Exercise details
Copy out word for word the rows starting with the one that contains "collection date: 1885-06" and going on through the one that contains "scientific name: Ranunculus pedatifidus", with both of those rows included.
========================
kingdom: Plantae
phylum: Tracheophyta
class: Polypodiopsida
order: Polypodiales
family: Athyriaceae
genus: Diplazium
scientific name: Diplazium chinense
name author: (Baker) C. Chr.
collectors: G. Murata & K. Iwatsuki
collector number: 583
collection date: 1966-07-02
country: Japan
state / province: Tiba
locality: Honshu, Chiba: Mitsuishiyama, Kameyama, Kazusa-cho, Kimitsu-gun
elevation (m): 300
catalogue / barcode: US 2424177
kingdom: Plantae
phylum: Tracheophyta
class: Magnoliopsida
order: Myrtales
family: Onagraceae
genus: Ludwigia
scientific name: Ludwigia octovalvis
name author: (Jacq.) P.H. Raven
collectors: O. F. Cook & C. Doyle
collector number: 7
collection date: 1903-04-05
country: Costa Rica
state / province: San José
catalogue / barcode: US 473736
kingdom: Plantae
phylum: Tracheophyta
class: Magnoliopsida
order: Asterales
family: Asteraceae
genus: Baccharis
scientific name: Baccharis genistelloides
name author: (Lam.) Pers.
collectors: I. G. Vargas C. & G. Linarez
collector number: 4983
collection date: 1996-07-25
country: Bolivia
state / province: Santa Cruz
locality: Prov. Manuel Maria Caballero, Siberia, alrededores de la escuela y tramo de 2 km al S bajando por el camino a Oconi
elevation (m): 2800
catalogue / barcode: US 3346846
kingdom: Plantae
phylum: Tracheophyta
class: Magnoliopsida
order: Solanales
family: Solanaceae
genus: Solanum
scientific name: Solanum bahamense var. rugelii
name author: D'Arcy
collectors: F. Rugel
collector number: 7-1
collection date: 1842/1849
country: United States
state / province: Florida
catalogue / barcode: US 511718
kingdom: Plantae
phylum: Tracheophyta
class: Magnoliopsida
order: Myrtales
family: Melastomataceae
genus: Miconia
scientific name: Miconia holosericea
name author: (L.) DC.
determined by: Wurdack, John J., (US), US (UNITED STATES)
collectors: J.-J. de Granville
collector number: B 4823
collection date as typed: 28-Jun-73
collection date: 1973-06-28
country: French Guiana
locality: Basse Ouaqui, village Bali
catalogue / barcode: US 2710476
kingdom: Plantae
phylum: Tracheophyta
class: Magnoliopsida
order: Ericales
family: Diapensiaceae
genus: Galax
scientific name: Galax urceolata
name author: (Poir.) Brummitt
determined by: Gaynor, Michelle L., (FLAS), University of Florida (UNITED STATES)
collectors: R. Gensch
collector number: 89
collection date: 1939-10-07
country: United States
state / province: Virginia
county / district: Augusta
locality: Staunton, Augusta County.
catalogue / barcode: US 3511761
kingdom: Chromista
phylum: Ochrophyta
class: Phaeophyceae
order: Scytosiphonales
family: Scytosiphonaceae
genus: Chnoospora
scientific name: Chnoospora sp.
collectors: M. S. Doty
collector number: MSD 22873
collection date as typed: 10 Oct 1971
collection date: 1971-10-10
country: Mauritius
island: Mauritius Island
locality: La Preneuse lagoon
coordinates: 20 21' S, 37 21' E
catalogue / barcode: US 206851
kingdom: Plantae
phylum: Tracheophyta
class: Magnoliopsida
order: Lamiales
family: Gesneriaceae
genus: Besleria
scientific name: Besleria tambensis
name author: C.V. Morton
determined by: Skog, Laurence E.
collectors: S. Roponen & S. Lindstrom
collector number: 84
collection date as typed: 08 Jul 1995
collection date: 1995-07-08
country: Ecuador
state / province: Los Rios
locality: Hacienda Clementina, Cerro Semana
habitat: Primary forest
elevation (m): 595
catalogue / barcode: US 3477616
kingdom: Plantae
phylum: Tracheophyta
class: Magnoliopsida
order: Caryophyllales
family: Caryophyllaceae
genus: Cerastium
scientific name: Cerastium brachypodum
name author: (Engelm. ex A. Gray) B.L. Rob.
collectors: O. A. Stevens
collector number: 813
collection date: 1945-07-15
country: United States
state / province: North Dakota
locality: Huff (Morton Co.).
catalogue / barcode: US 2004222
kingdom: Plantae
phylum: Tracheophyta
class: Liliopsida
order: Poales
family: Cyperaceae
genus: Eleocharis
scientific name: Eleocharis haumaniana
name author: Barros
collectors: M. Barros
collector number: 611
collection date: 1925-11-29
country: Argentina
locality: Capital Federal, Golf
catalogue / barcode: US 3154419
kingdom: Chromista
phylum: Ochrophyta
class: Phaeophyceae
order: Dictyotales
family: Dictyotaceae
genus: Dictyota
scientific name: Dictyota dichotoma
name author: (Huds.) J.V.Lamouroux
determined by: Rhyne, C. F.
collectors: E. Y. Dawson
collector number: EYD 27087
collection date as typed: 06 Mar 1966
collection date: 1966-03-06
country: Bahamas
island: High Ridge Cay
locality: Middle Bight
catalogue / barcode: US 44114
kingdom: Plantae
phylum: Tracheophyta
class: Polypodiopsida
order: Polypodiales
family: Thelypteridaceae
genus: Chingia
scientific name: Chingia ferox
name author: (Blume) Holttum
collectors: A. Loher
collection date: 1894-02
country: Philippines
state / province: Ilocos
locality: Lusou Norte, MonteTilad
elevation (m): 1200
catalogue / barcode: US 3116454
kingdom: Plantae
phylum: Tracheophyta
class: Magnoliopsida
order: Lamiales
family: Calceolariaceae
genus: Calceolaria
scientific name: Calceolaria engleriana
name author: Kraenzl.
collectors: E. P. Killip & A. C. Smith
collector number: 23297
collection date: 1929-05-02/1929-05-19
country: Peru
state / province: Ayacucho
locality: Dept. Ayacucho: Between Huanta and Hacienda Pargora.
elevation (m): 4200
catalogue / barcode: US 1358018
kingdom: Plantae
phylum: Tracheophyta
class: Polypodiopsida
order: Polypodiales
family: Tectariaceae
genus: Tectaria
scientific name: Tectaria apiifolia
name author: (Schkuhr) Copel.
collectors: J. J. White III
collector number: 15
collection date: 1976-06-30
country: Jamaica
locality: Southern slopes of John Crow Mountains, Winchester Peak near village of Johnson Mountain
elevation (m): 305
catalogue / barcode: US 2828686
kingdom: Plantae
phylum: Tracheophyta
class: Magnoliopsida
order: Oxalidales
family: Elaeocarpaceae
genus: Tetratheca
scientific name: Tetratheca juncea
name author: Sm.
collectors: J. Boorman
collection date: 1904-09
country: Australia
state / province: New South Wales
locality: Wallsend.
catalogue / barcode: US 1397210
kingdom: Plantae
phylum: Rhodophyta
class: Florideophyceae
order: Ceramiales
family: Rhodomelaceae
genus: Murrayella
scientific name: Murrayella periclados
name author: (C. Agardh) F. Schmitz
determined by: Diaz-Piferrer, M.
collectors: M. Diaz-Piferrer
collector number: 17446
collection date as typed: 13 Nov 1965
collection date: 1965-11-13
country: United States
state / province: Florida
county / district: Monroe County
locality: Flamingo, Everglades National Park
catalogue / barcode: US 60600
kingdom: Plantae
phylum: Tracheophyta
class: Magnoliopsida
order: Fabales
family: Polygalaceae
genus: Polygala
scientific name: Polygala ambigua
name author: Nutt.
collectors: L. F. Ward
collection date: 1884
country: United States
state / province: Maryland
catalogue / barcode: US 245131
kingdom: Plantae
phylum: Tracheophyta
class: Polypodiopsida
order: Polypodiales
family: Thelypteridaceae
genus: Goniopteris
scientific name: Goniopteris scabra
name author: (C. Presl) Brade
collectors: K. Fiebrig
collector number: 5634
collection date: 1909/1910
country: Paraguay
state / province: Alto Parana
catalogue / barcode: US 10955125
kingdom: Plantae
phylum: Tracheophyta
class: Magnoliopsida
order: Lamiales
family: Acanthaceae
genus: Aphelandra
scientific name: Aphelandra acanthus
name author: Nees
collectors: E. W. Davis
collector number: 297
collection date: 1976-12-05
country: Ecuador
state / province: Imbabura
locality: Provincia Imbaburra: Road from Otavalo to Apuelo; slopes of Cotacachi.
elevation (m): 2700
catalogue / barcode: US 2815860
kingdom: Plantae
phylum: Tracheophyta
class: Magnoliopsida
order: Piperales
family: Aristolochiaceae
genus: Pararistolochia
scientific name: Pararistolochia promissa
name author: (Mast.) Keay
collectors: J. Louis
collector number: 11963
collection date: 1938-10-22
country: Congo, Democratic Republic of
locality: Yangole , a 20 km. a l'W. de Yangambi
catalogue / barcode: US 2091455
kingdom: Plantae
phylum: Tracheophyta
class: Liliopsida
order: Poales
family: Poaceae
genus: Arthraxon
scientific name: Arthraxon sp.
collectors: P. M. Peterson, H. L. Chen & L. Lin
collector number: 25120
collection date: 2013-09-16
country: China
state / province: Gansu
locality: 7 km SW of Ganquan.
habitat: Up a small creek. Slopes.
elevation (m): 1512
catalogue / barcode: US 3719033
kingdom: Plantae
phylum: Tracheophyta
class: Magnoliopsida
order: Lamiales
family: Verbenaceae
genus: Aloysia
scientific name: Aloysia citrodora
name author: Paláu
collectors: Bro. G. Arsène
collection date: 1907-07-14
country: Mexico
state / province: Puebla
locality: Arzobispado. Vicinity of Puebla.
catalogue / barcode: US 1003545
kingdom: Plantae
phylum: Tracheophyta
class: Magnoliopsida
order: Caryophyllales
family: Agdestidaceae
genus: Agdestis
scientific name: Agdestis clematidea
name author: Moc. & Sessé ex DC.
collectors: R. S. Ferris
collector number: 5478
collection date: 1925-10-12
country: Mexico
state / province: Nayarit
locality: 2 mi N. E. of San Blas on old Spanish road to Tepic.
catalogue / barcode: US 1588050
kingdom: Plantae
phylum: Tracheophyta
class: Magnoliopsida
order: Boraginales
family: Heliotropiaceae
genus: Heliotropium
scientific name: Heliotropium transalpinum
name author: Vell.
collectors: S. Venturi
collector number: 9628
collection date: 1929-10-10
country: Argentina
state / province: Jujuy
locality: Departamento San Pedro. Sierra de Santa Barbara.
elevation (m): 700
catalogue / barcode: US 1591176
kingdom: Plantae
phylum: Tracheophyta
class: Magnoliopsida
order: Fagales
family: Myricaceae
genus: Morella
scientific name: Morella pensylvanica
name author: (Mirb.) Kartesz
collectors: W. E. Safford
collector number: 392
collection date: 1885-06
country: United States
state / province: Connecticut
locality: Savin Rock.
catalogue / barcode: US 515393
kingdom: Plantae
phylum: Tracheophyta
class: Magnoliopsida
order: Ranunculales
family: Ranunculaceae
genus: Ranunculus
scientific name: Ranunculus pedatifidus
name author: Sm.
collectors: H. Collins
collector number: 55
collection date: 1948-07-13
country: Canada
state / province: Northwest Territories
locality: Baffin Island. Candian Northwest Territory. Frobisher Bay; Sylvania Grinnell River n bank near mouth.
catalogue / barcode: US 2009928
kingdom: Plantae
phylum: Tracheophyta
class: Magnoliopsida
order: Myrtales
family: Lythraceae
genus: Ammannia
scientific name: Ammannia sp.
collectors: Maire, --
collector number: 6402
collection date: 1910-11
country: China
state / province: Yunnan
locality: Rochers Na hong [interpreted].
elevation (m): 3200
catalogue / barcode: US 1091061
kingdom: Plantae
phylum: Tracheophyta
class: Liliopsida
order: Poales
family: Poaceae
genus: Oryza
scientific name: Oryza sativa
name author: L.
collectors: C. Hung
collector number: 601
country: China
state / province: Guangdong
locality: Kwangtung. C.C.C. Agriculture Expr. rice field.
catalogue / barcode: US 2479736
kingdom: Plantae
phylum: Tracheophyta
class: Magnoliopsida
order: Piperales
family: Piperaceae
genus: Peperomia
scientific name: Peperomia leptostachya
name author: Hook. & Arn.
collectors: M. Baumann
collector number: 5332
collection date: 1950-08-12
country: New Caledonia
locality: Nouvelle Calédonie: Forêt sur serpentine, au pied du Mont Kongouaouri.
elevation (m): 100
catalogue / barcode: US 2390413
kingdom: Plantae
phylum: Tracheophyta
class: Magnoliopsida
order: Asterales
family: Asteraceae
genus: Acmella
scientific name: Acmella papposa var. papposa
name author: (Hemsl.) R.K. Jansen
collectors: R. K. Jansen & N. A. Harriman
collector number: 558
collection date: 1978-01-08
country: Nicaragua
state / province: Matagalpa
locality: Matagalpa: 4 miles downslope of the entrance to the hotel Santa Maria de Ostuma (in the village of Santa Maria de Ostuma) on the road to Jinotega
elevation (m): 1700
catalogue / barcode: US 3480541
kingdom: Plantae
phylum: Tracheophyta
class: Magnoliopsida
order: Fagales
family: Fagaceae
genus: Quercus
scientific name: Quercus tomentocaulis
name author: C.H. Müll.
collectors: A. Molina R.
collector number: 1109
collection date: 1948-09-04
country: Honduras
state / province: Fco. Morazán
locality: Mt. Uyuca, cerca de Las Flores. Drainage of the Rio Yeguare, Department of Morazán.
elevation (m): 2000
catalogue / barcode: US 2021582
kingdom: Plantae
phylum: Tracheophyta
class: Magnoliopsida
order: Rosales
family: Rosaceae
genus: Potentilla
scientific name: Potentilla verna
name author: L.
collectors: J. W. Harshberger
========================
Problem solution
collection date: 1885-06
country: United States
state / province: Connecticut
locality: Savin Rock.
catalogue / barcode: US 515393
kingdom: Plantae
phylum: Tracheophyta
class: Magnoliopsida
order: Ranunculales
family: Ranunculaceae
genus: Ranunculus
scientific name: Ranunculus pedatifidus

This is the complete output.